The primary impetus for the use of assessment has come not from the mainstream of the software development industry, but rather from acquirers of large, critical software-intensive systems - notably in the defence and telecommunications sectors. Thus, the most widely known of current methods, the Capability Maturity Model, was developed by the Software Engineering Institute as a response to the needs of the US Defense Department for better techniques for the selection of contractors. Process assessment methods have also been developed by a number of the major players in the telecommunications field, including British Telecom, Bell Canada / BNR and Bellcore, and are applied to the management of risk in acquisition.
At the same time, there has always been a recognition that process assessment can be a strong and effective driver for process improvement. The major focus of use of the CMM has been on improvement, and most acquirers use assessment approaches as part of a partnership approach with their suppliers, focusing on improvement.

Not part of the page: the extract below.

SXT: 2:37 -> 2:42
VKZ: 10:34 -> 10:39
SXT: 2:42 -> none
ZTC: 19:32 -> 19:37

In addition, methods have been developed with a specific focus on improvement, in work such as the Bootstrap project. As experience with the technique grows, substantial empirical evidence has accumulated demonstrating the benefits that can be derived from an assessment-based improvement programme.
The increasing number of assessment approaches available, and the increasing use of the technique in commercially-sensitive areas, were the key motivating factors behind the development and acceptance of a proposal to develop an International Standard for software process assessment.
Benefits of an International Standard on Software Process Assesment for Industry and Software Users
Benefits For Software Industry
- software suppliers will submit to just one process assessment scheme (presently numerous schemes are used)
- software development organisations will have a tool to initiate and sustain a continuous process improvement
- programme managers will have a means to ensure that their software development is aligned with, and supports, the business needs of the organisation
Benefits For Purchasers Of Software
Purchasers will be able to determine the capability of software suppliers and assess the risk involved in selecting one supplier over another
All industries now depend on software for competitive advantage. Growth will only be achieved if industry meets and even exceeds international standards and worlds best- practice. By contributing to the development of this new standard, participating countries and organisations will ensure that they are at the forefront of this new technology and ready to meet the Standard when it reaches the status of an International Standard.